Bricks and mortar: Investors need to remember the property market is cyclical. Photo: Karl Hilzinger
Property investors have been the driving force behind the latest housing boom, leaping at the chance to borrow cheaply and put the money into bricks and mortar. When prices are soaring, as they have been recently, this can seem a sure-fire way of building wealth.
But economics tells us there's likely to come a point at which this strategy becomes a victim of its own success.
It's not clear we're quite there yet. But there are growing signs that conditions are becoming less favourable for housing investors.
When investors buy more houses or flats with the intention of renting them out, or they fund the construction of new homes, it lifts the supply of housing available to tenants.
In turn, this helps to relieve some of the pressures that made the property market an appealing place to invest in the first place. That's because it helps to curb the shortage of homes that had been pushing up prices and rents.
So, what is the evidence this is occuring?
Take rents.The Reserve Bank's latest check-up on the economy reported a general slowing in the rental market.
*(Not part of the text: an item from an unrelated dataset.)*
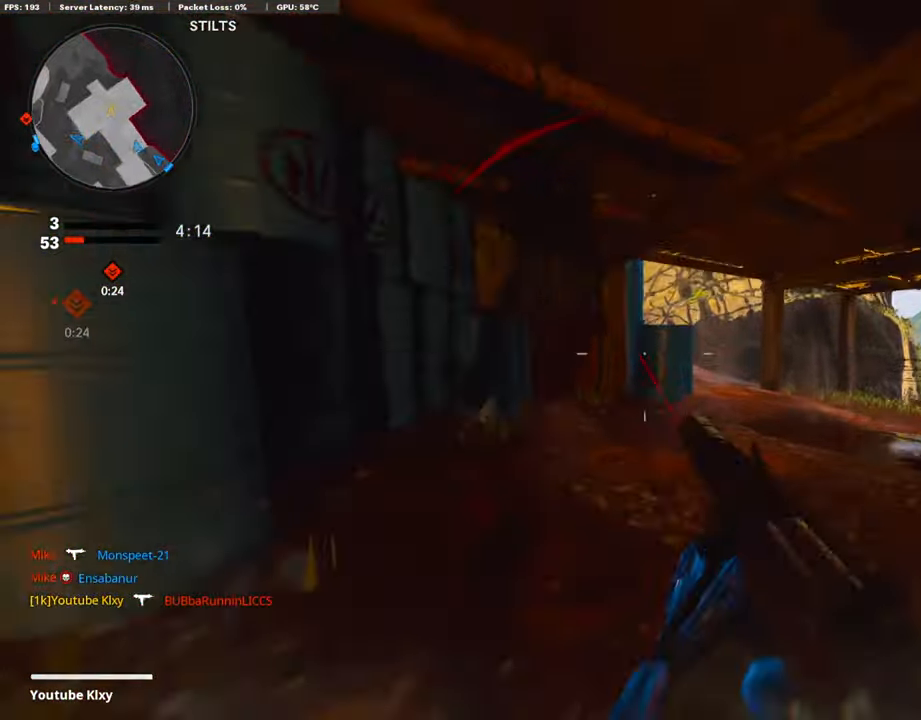
{"buttons": ["L1"], "left_stick": "up-right", "right_stick": "left", "events": [[50, "R3", "up"], [151, "L3", "down"], [202, "right_stick", "left"], [252, "L1", "down"], [252, "right_stick", "center"], [269, "L3", "up"], [319, "left_stick", "up-right"], [404, "right_stick", "left"]]}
This shouldn't be ignored by would-be landords - rents are property investors' source of income, after all.
Rental inflation had fallen to its slowest pace since the mid 2000s, the Reserve Banksaid. RP Data reports that rents are rising at about 2.6 per cent for houses and slightly more for apartments - which is lower than inflation. Good news for tenants but less so for landlords.
The national vacancy rate, meanwhile, is still below its long-term average but it is gradually creeping up. All up, the effect of higher prices and a softening rental market has been to push down rental yields to abouttheir average for the past decade, the RBA says.
The RBA also says there is a "strong recovery" in dwelling investment under way, as the housing industry responds to a buoyant market and cheap debt. Dwelling construction jumped 5 per cent in the March quarter, helped by new apartments, while the renovation market is also picking up.
And there's probably more home-building to come. The central bank points out that lending to fund future construction is also strong - and first-home-owner grants for newly-built homes jumped 22 per cent in the year to May.
This extra home-building is good for the economy. But it may also take some more heat out of the rental market, notwithstanding the fact a growing population will always need more homes.
So what's the bottom line? All of these trends suggest conditions for property investors will probably not be as buoyant as they have been. Rents are rising more slowly, price growth is also slowing.
This is how you'd expect the market to respond to a shortage of housing and very low interest rates. It doesn't mean we will face a bust like countries where too many homes were built, such as Spain or Ireland.
Rather, the point is that housing moves in cycles of strength and weakness, and investors should not forget this.